# should be accessed in a static way



## RabiaZehra (25. Nov 2015)

ich hab meine Methode 

```
public static Dreieck newDreieck (double x1, double y1, double x2, double y2){
 
return Dreieck.newDreieck(100, 150, 70, 150);}
```
statisch deklariert.

Wenn ich die folgende Methode verwende, taucht die Fehlermeldung auf ich soll es ebenfalls statisch deklarieren. Wie genau funktioniert das ?

```
public Dreieck copy (Dreieck toCopy){
   
    return (toCopy.newDreieck(100, 150, 70, 150));
   
}
```


----------



## strußi (25. Nov 2015)

bitte such mal vorher im Forum, die Dreiecksgeschichte ist noch nicht mal ne Woche alt, als der/die/das Letzte gefragt hat
public static Dreieck copy( ....}
aber funzt so nicht ganz
du willst ein Dreieck kopieren, und nicht die Referenz.
also musst du es so machen
public static Dreieck copy( Dreieck toCopyFrom){
  retrun new Dreieck( toCopyFrom.getX1(), toCopyFrom.getY1(), toCopyFrom.getX2(), toCopyFrom.getY2());
}
damit bekommst du ein neues Objekt vom Typ Dreieck mit den Werten des zu kopierenden Dreiecks


----------

Aufgabe:
Beantworte die folgenden Fragen zum Forenthread kurz:
(a) Welche Methode hat RabiaZehra nach eigener Angabe statisch deklariert?
(b) Wie alt ist laut strußi die Dreiecksgeschichte im Forum?
(c) Was bekommt man laut strußi mit der von ihm vorgeschlagenen copy-Methode?

Auflistung:

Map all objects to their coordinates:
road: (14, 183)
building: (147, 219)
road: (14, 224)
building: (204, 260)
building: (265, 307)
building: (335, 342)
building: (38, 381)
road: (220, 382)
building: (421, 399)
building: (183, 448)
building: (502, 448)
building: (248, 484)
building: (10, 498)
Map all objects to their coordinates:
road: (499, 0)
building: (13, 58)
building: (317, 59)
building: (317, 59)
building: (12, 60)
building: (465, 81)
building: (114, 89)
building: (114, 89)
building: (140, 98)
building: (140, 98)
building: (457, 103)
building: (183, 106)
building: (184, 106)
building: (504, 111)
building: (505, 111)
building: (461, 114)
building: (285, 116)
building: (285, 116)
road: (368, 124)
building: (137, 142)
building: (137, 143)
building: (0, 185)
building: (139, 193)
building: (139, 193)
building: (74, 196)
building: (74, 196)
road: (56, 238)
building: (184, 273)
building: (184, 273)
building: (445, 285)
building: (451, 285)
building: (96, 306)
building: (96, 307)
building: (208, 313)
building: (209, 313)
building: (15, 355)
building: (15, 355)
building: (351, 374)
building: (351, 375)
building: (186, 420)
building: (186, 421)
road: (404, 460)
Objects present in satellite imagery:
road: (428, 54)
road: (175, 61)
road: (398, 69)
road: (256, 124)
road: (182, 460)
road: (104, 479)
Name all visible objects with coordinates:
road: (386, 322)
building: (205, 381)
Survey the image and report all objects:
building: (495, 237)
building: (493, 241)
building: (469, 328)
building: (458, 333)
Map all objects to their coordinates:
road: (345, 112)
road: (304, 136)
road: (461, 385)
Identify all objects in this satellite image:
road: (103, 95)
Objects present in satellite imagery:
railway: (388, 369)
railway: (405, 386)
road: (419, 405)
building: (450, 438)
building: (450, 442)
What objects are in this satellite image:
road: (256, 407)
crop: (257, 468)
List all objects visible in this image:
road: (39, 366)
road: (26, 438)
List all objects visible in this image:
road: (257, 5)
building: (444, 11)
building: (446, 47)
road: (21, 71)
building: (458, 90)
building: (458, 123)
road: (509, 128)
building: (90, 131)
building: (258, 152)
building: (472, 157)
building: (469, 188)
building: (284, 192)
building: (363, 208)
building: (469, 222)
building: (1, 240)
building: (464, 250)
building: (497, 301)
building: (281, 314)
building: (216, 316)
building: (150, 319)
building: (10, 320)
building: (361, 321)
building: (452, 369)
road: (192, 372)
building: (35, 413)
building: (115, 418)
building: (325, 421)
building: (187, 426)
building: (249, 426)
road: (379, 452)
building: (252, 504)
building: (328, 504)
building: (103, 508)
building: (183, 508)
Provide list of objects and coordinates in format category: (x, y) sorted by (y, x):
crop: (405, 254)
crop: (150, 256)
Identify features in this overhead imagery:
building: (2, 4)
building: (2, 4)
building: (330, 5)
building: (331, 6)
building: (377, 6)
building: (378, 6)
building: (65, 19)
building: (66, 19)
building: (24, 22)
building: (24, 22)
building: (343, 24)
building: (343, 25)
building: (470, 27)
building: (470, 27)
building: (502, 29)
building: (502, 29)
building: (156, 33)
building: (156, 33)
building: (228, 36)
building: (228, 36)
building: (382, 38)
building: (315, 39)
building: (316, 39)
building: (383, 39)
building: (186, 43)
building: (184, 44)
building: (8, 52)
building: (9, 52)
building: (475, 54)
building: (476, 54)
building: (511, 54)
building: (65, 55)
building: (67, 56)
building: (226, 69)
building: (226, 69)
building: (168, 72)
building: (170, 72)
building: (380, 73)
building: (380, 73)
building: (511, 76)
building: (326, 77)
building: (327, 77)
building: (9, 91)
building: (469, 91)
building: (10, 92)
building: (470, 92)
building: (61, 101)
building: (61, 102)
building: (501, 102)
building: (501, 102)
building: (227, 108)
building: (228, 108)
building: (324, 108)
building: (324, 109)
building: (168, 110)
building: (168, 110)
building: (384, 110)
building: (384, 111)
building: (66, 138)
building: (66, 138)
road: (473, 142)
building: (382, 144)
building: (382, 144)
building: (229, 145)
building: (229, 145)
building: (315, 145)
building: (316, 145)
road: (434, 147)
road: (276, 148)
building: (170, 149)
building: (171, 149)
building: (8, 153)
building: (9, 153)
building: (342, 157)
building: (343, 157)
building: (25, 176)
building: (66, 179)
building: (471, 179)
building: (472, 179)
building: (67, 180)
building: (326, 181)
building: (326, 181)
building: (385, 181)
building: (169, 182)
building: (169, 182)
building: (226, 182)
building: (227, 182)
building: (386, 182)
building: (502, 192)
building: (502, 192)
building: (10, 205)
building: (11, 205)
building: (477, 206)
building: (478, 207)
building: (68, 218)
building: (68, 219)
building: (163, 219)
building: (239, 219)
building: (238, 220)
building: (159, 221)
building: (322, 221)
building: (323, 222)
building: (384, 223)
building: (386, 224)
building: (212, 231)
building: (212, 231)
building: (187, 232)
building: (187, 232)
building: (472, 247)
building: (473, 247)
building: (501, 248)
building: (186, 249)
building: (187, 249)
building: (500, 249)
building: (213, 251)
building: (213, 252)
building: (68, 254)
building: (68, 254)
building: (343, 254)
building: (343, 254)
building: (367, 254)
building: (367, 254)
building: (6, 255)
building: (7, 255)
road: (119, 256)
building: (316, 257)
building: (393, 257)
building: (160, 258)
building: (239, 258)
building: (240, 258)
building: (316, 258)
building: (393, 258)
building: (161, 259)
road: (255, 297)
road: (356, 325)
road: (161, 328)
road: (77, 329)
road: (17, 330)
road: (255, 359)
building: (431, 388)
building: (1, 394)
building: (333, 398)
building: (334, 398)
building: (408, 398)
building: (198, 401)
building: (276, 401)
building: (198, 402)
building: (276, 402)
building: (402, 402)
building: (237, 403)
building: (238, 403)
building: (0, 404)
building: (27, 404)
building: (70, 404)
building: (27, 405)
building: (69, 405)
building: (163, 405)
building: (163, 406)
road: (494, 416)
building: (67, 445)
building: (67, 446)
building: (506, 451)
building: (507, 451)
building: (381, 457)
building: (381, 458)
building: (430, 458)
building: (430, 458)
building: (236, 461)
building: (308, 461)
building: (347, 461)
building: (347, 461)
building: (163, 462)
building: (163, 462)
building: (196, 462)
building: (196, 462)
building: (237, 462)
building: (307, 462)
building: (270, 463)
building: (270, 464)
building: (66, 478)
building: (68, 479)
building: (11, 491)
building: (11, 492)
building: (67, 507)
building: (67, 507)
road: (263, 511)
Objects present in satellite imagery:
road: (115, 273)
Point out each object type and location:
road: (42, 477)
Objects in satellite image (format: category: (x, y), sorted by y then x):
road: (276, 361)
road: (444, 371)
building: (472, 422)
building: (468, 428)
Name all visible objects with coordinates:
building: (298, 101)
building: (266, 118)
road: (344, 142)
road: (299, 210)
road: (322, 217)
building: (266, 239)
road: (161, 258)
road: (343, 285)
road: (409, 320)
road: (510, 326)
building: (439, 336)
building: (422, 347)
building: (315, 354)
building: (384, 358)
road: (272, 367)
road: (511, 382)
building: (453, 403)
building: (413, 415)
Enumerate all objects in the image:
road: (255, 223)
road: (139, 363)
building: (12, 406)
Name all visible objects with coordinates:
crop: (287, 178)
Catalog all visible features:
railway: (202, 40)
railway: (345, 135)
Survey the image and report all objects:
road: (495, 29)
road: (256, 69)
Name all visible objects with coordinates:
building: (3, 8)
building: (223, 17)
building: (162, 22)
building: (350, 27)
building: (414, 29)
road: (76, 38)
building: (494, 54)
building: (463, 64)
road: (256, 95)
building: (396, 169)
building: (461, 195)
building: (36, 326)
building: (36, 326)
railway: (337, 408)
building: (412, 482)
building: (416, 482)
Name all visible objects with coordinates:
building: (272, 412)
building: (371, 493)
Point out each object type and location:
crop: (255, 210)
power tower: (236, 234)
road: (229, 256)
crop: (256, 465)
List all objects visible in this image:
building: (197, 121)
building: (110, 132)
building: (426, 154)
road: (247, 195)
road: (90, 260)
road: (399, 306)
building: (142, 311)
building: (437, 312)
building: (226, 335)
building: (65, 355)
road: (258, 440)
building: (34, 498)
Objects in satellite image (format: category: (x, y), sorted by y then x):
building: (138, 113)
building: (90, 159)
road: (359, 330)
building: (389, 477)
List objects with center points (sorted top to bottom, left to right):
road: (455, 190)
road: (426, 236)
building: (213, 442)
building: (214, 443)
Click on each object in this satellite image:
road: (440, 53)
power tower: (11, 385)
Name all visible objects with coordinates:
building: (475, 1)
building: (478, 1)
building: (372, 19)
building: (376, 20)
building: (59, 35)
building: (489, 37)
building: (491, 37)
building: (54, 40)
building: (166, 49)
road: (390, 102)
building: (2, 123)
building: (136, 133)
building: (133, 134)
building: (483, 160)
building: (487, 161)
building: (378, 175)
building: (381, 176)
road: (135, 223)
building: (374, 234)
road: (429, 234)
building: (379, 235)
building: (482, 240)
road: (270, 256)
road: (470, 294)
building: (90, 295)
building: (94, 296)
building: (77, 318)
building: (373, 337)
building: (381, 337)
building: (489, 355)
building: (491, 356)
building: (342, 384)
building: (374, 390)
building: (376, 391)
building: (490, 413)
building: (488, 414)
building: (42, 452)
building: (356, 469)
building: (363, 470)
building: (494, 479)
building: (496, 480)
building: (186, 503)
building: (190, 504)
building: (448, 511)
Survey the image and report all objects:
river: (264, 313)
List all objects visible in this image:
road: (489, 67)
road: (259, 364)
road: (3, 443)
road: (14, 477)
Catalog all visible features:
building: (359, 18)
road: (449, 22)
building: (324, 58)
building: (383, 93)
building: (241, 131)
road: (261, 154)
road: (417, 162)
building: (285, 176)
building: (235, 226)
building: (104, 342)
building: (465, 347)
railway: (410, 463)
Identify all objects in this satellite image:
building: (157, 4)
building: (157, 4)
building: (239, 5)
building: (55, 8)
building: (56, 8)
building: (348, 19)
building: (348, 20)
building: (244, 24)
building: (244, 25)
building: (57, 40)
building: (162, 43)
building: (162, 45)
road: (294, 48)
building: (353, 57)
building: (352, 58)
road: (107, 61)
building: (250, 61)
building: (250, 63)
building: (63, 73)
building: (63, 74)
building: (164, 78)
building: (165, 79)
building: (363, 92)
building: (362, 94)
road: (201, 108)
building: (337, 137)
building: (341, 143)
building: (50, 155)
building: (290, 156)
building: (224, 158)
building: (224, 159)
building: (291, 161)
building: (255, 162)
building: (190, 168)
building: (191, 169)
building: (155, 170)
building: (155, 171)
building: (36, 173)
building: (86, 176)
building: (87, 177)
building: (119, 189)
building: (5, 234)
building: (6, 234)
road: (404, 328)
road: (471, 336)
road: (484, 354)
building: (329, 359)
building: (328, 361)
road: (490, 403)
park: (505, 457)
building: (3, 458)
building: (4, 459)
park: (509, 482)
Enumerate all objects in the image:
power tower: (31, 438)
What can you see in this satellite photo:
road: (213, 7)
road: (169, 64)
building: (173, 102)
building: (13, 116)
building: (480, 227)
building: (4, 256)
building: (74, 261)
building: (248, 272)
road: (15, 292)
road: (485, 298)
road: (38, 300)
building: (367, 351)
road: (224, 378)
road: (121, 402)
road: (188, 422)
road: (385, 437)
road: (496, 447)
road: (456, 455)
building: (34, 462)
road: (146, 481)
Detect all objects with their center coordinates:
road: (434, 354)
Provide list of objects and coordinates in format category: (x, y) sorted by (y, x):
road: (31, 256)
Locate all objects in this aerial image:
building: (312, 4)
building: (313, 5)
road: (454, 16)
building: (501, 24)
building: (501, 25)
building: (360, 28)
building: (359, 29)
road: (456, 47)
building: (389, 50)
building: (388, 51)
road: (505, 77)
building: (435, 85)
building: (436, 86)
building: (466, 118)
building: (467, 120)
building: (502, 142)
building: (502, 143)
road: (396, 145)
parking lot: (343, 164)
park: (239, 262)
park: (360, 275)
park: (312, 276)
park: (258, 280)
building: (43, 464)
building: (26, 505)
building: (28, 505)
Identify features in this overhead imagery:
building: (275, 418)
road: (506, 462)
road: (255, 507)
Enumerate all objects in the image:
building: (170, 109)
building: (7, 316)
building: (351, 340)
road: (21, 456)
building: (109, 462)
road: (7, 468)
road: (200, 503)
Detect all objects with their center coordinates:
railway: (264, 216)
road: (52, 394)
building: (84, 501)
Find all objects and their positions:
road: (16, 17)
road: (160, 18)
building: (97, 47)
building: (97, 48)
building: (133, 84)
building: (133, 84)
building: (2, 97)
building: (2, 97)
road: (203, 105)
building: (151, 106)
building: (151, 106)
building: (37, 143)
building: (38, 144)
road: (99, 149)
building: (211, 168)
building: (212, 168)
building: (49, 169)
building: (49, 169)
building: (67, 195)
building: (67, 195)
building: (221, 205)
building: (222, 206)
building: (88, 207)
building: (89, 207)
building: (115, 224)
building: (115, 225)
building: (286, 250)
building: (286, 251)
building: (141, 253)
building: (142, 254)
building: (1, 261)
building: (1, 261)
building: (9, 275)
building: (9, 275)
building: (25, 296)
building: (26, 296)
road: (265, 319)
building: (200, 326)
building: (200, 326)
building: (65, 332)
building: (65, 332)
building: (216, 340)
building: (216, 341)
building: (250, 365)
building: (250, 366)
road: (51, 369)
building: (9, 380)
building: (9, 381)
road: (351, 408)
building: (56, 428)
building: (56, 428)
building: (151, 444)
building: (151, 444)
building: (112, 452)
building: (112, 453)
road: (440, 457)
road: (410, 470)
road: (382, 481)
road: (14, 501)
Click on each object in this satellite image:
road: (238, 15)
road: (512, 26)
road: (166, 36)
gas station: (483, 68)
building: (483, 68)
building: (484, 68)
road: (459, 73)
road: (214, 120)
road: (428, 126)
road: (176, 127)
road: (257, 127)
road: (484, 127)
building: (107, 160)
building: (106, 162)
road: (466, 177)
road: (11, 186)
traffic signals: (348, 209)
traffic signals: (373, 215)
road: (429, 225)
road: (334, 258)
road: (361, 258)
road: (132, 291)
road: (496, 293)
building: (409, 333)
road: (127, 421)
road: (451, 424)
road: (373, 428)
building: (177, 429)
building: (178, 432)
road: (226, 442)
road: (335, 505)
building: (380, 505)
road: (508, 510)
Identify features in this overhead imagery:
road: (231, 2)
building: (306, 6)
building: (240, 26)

Lösung:
(a) Die Methode newDreieck.
(b) Sie ist noch nicht mal eine Woche alt.
(c) Ein neues Objekt vom Typ Dreieck mit den Werten des zu kopierenden Dreiecks.